**TASK GOAL:**
State how many lines in the following entries contain the word "diagram". No other output.

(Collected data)
● ● ●

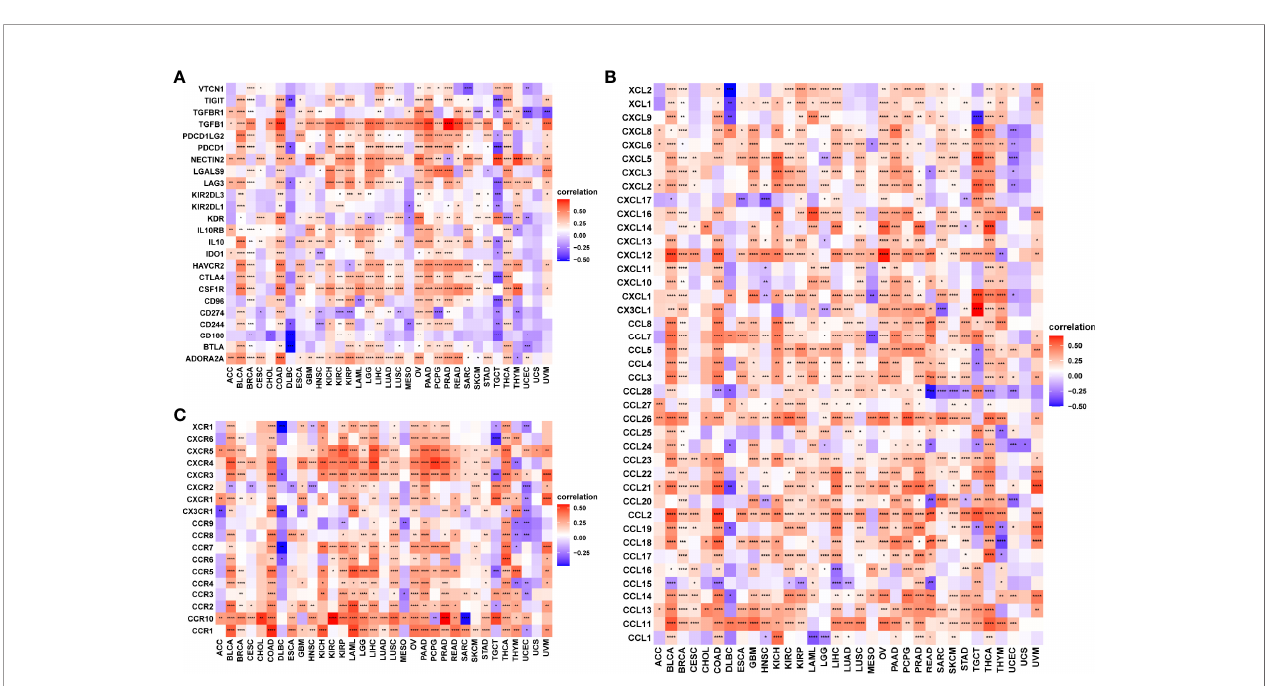
FIGURE 8 | Correlation analysis between RCN3 expression and immuno-related genes. Correlation analysis between RCN3 expression and immunosuppression- related genes (A) , chemokines (B) , and chemokines receptors (C) . *p < 0.05; **p < 0.01; ***p < 0.001; ****p <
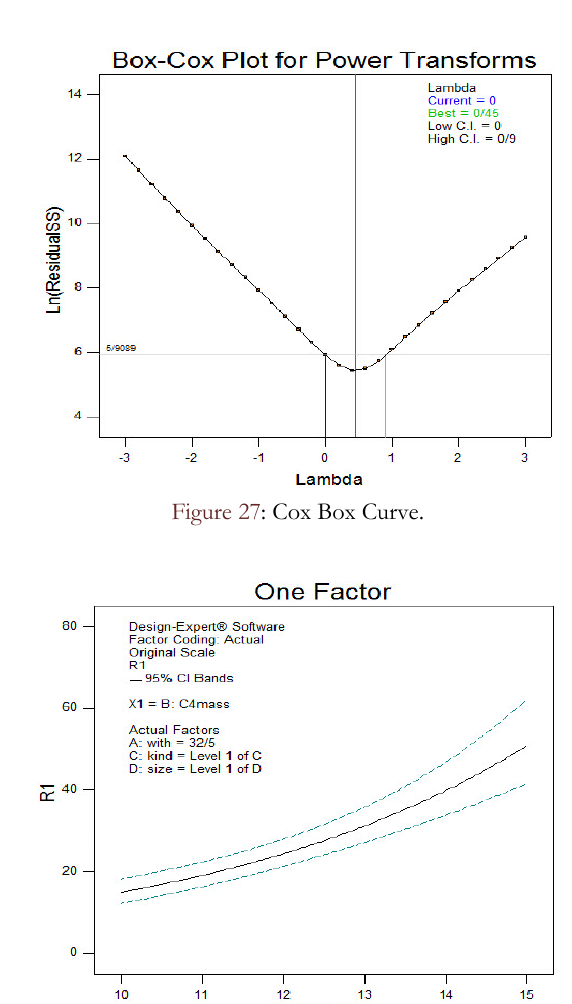
Figure 24: Real values versus predicted values. Figure 25: Normal residual diagram.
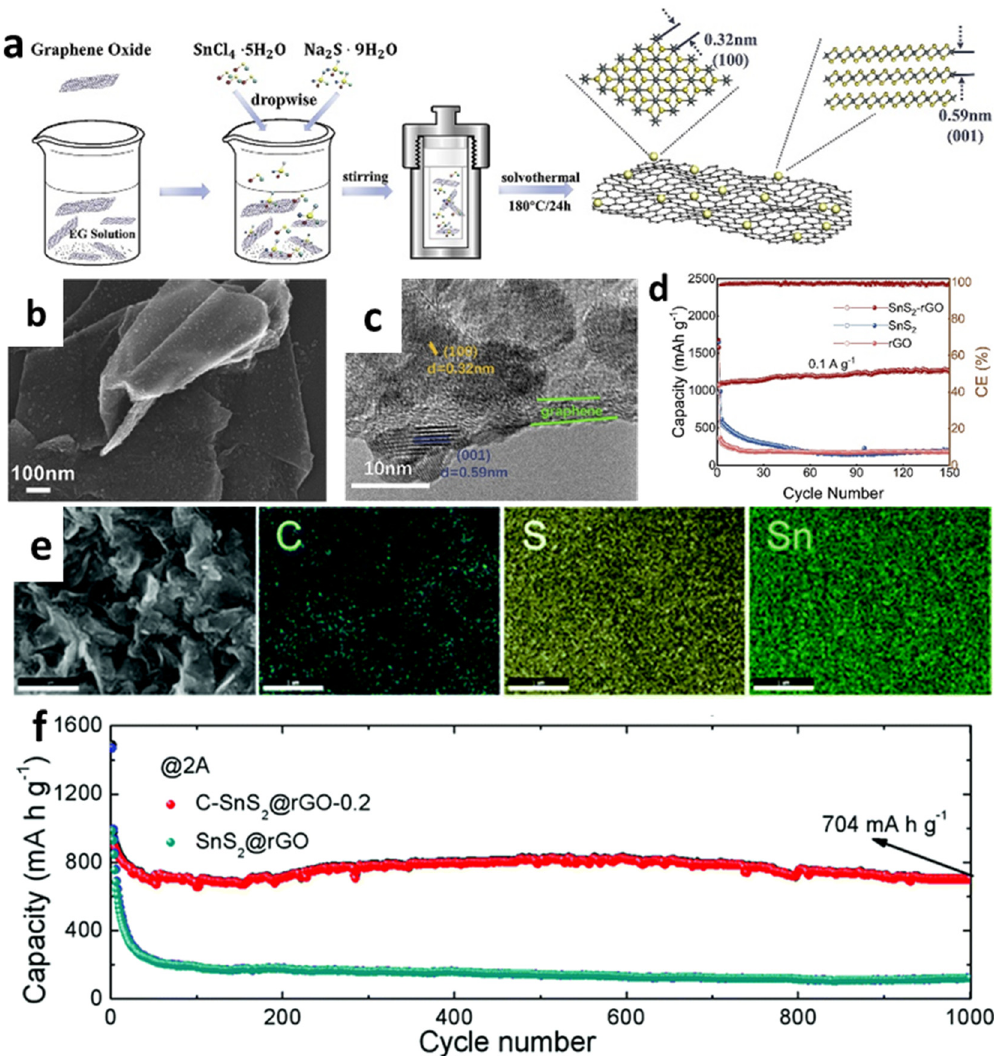
Figure 7. ( a ) Synthesis procedures diagram, ( b ) TEM and ( c ) HRTEM images, and ( d ) cycling per ‐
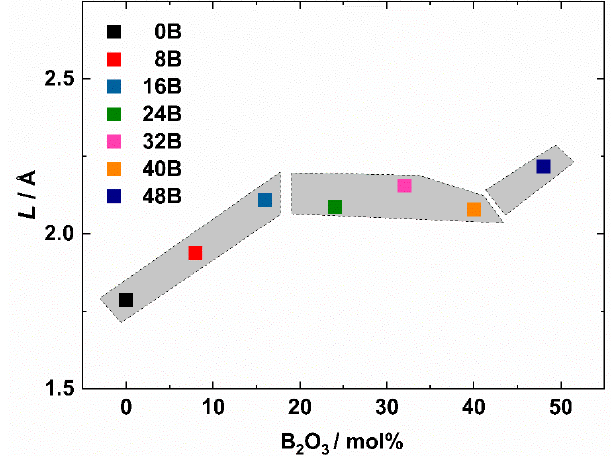
Figure 11. Sidebottom length as a function of B 2 O 3 content in (100 − x)[0.4Na 2 O-0.2Nb 2 O 5 -0.4P 2 O 5 ]- xB 2 O 3 , 0 ≤ x ≤ 48 mol%, glasses. The error bars are at most of the order of the symbol size.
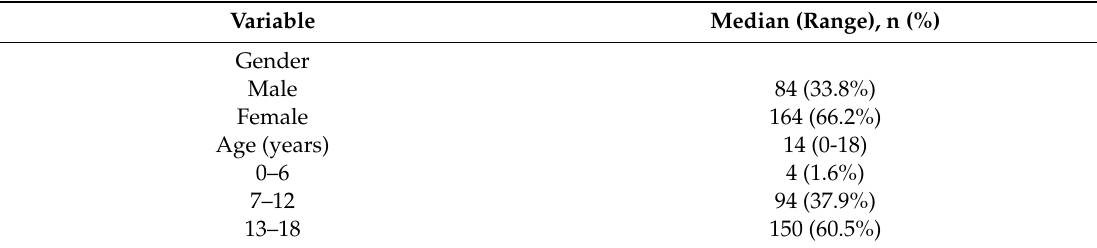
Table 1. Patients’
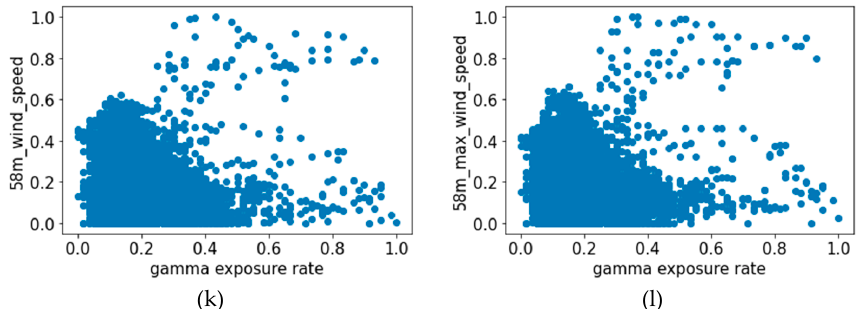
Figure 2. Scatter plot of gamma exposure rate in response to ( a ) ground temperature; ( b ) ground humidity; ( c ) rainfall; ( d ) atmospheric pressure; ( e ) 10 m tower temperature; ( f ) 10 m tower wind direction; ( g ) 10 m tower wind speed; ( h ) 10 m tower maximum wind; ( i ) 58 m tower temperature; ( j ) 58 m tower wind direction; ( k ) 58 m tower wind speed; and ( l ) 58 m tower maximum wind. Table 3. Correlation coefficient and p -value between weather data and gamma exposure rate. Weather Data Correlation Coefficient p -Value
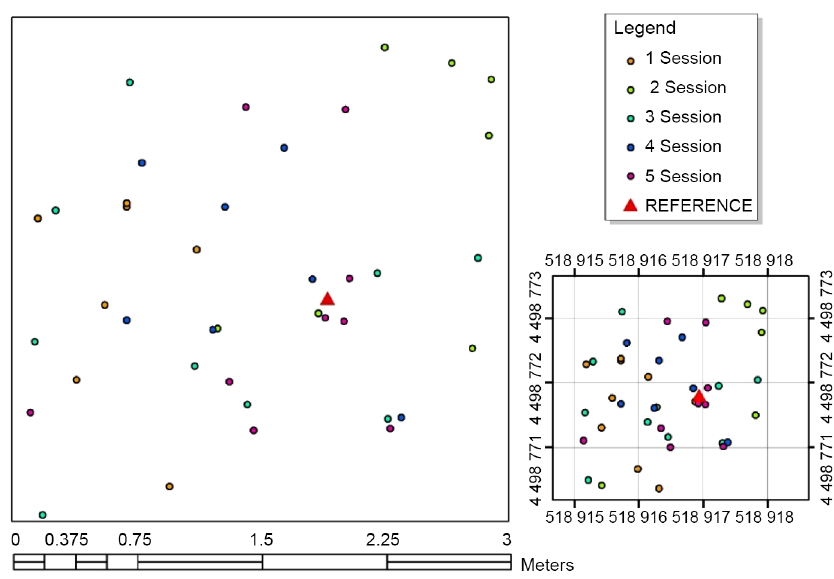
Figure 4. Spatial distribution of the points in different sessions on test site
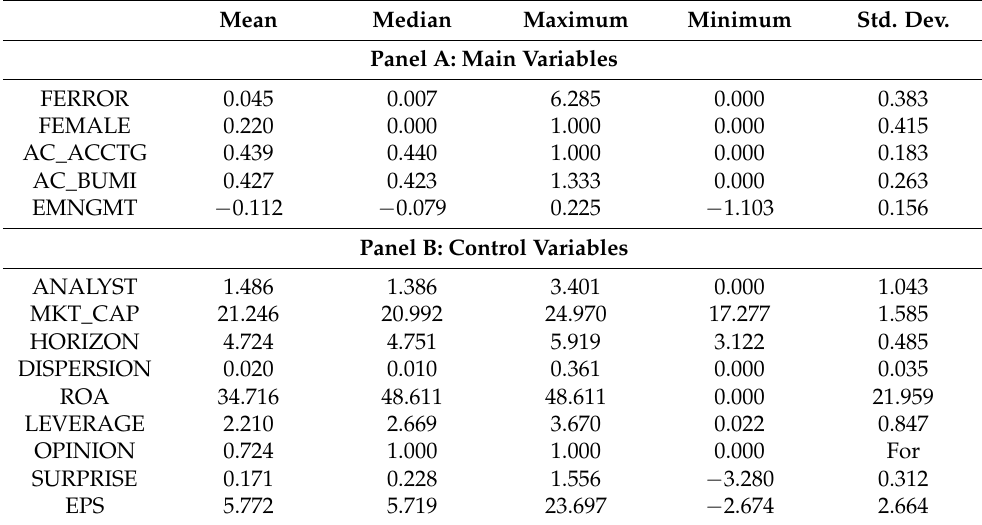
Table 3. Descriptive Analysis of Variables used in the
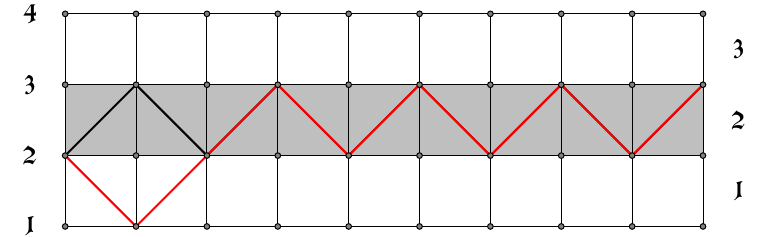
Figure 14 . The minimal path (black) and a path with weight 1 (red) in the next-to-vacuum module of the Lee-Yang restricted solid-on-solid model L 2 ; 5 , labeled by a = 2, b = 2, and c = 3. primary Virasoro (cid:12)eld has conformal dimension (cid:1) = (cid:0) 1 . The minimal path (with weight 5 zero) that corresponds to the highest weight state is shown as the black line in (cid:12)gure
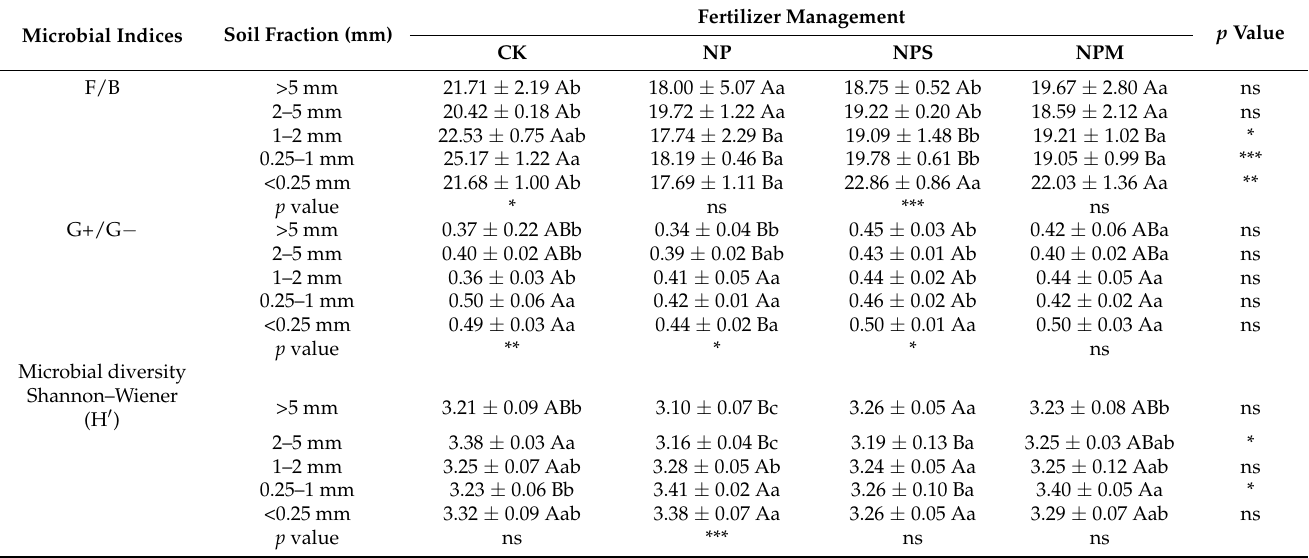
Figure 4. Microbial biomass and the phospholipid acid biomarkers in differently sized aggregates under 4 fertilization managements: CK ( A ), NPS ( B ), NP ( C ), and NPM ( D ). G − B: general bacterial PLFA; G+: Gram-positive bacterial PLFA; G − : Gram − negative bacterial PLFA; A: actinomycetic PLFA; F: general fungal PLFA; AM: arbuscular mycorrhizal fungi. The differences in total bacteria (the sum of G − B, G+, and G − bacteria), actinomycetes, general fungi, and AM PLFA among the differently sized aggregates are shown at *: p < 0.05, **: p < 0.01, ***: p < 0.001, and ns: not significant. Table 3. Microbial PLFA biomass and ratios of the phospholipid acid biomarkers and microbial diversity in differently sized aggregates.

● ● ●

**RESULT OF THE TASK:**
2